▸ **DESCRIPTION OF THE TASK**
Write out each line of the listing below word for word, keeping its spelling, capitalization, punctuation and line breaks unchanged.

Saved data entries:
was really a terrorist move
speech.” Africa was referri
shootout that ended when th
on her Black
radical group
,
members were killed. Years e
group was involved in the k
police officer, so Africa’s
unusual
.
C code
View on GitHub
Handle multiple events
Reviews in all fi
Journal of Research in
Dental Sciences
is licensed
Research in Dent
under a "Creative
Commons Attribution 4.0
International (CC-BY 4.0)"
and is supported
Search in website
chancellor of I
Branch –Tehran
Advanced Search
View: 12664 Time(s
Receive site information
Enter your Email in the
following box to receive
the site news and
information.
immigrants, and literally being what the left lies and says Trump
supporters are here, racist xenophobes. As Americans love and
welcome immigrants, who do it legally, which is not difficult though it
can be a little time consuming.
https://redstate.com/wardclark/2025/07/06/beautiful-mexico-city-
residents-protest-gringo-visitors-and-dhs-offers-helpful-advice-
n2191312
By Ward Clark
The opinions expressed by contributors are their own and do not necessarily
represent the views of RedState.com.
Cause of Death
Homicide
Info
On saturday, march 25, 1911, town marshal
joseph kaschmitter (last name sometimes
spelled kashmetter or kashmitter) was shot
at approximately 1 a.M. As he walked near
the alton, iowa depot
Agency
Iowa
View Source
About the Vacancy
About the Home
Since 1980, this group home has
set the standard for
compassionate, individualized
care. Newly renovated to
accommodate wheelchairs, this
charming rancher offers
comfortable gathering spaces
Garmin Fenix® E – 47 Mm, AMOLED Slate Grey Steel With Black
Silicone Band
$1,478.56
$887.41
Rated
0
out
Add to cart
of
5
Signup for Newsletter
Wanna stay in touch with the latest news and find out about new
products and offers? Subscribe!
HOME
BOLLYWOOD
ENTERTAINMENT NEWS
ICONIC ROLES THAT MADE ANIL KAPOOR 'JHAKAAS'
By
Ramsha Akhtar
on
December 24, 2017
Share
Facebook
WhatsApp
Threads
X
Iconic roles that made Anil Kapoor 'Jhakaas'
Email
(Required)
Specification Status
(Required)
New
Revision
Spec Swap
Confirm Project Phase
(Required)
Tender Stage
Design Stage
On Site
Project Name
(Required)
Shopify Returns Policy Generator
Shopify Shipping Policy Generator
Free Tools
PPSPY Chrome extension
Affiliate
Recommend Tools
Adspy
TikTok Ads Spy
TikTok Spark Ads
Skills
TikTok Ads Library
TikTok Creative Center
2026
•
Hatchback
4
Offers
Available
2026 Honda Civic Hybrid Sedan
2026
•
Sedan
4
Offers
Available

▸ **COMPLETED TASK**
was really a terrorist move
speech.” Africa was referri
shootout that ended when th
on her Black
radical group
,
members were killed. Years e
group was involved in the k
police officer, so Africa’s
unusual
.
C code
View on GitHub
Handle multiple events
Reviews in all fi
Journal of Research in
Dental Sciences
is licensed
Research in Dent
under a "Creative
Commons Attribution 4.0
International (CC-BY 4.0)"
and is supported
Search in website
chancellor of I
Branch –Tehran
Advanced Search
View: 12664 Time(s
Receive site information
Enter your Email in the
following box to receive
the site news and
information.
immigrants, and literally being what the left lies and says Trump
supporters are here, racist xenophobes. As Americans love and
welcome immigrants, who do it legally, which is not difficult though it
can be a little time consuming.
https://redstate.com/wardclark/2025/07/06/beautiful-mexico-city-
residents-protest-gringo-visitors-and-dhs-offers-helpful-advice-
n2191312
By Ward Clark
The opinions expressed by contributors are their own and do not necessarily
represent the views of RedState.com.
Cause of Death
Homicide
Info
On saturday, march 25, 1911, town marshal
joseph kaschmitter (last name sometimes
spelled kashmetter or kashmitter) was shot
at approximately 1 a.M. As he walked near
the alton, iowa depot
Agency
Iowa
View Source
About the Vacancy
About the Home
Since 1980, this group home has
set the standard for
compassionate, individualized
care. Newly renovated to
accommodate wheelchairs, this
charming rancher offers
comfortable gathering spaces
Garmin Fenix® E – 47 Mm, AMOLED Slate Grey Steel With Black
Silicone Band
$1,478.56
$887.41
Rated
0
out
Add to cart
of
5
Signup for Newsletter
Wanna stay in touch with the latest news and find out about new
products and offers? Subscribe!
HOME
BOLLYWOOD
ENTERTAINMENT NEWS
ICONIC ROLES THAT MADE ANIL KAPOOR 'JHAKAAS'
By
Ramsha Akhtar
on
December 24, 2017
Share
Facebook
WhatsApp
Threads
X
Iconic roles that made Anil Kapoor 'Jhakaas'
Email
(Required)
Specification Status
(Required)
New
Revision
Spec Swap
Confirm Project Phase
(Required)
Tender Stage
Design Stage
On Site
Project Name
(Required)
Shopify Returns Policy Generator
Shopify Shipping Policy Generator
Free Tools
PPSPY Chrome extension
Affiliate
Recommend Tools
Adspy
TikTok Ads Spy
TikTok Spark Ads
Skills
TikTok Ads Library
TikTok Creative Center
2026
•
Hatchback
4
Offers
Available
2026 Honda Civic Hybrid Sedan
2026
•
Sedan
4
Offers
Available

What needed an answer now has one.